_TASK INSTRUCTIONS_
When a line in the data below includes "kannst", pick it out and copy it.
──────── EXTRACTED RECORDS
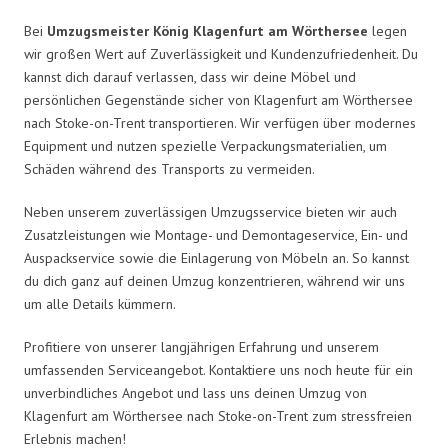
Bei
Umzugsmeister König Klagenfurt am Wörthersee
legen
wir großen Wert auf Zuverlässigkeit und Kundenzufriedenheit. Du
kannst dich darauf verlassen, dass wir deine Möbel und
persönlichen Gegenstände sicher von Klagenfurt am Wörthersee
nach Stoke-on-Trent transportieren. Wir verfügen über modernes
Equipment und nutzen spezielle Verpackungsmaterialien, um
Schäden während des Transports zu vermeiden.
Neben unserem zuverlässigen Umzugsservice bieten wir auch
Zusatzleistungen wie Montage- und Demontageservice, Ein- und
Auspackservice sowie die Einlagerung von Möbeln an. So kannst
du dich ganz auf deinen Umzug konzentrieren, während wir uns
um alle Details kümmern.
Profitiere von unserer langjährigen Erfahrung und unserem
umfassenden Serviceangebot. Kontaktiere uns noch heute für ein
unverbindliches Angebot und lass uns deinen Umzug von
Klagenfurt am Wörthersee nach Stoke-on-Trent zum stressfreien
Erlebnis machen!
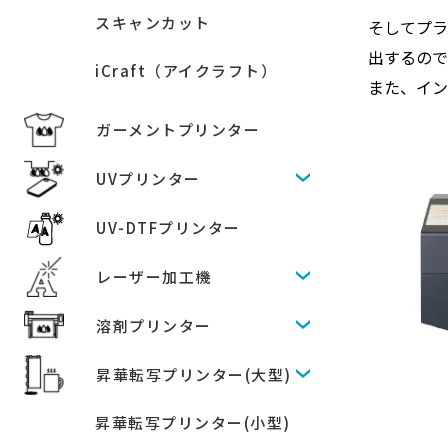
スキャンカット
そしてプラ
出するの
iCraft（アイクラフト）
また、イン
ガーメントプリンター
UVプリンター
UV-DTFプリンター
レーザー加工機
溶剤プリンター
昇華転写プリンター(大型)
昇華転写プリンター(小型)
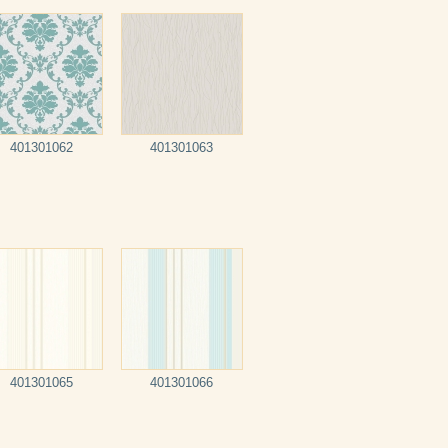
401301062
401301063
401301065
401301066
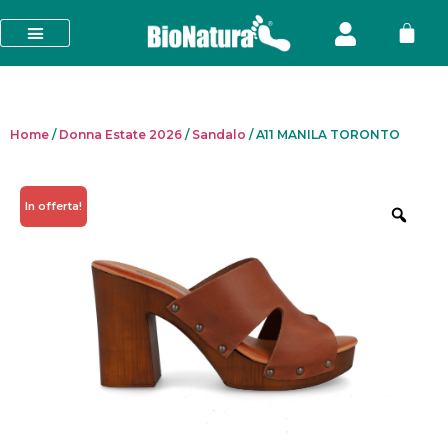
Home
/
Donna Estate 2026
/
Sandalo
/ A11 MANILA TORONTO
In offerta!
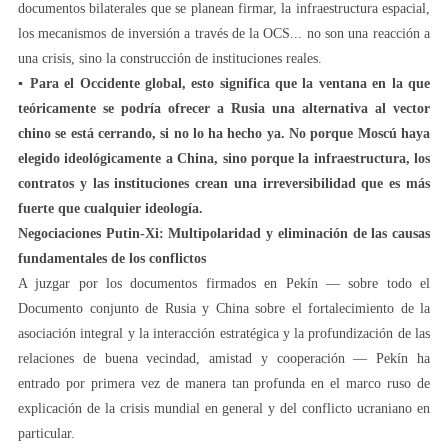
documentos bilaterales que se planean firmar, la infraestructura espacial,
los mecanismos de inversión a través de la OCS... no son una reacción a
una crisis, sino la construcción de instituciones reales.
▪️
Para el Occidente global, esto significa que la ventana en la que
teóricamente se podría ofrecer a Rusia una alternativa al vector
chino se está cerrando, si no lo ha hecho ya. No porque Moscú haya
elegido ideológicamente a China, sino porque la infraestructura, los
contratos y las instituciones crean una irreversibilidad que es más
fuerte que cualquier ideología.
Negociaciones Putin-Xi: Multipolaridad y eliminación de las causas
fundamentales de los conflictos
A juzgar por los documentos firmados en Pekín — sobre todo el
Documento conjunto de Rusia y China sobre el fortalecimiento de la
asociación integral y la interacción estratégica y la profundización de las
relaciones de buena vecindad, amistad y cooperación — Pekín ha
entrado por primera vez de manera tan profunda en el marco ruso de
explicación de la crisis mundial en general y del conflicto ucraniano en
particular.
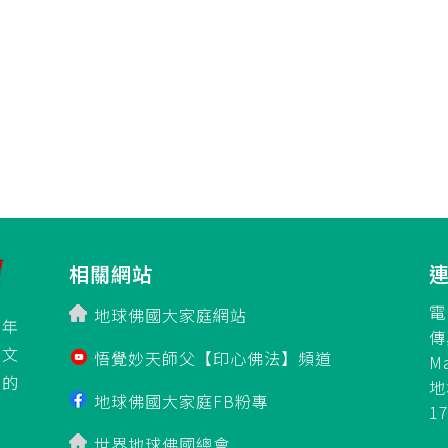
相關網站
電
地球佛國大家庭網站
百年
傳
立文
悟覺妙天師父【印心佛法】頻道
M
」的
地
地球佛國大家庭FB粉專
1
世界地球佛國總會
────────────────
_PROBLEM SOLUTION_
kannst dich darauf verlassen, dass wir deine Möbel und
Auspackservice sowie die Einlagerung von Möbeln an. So kannst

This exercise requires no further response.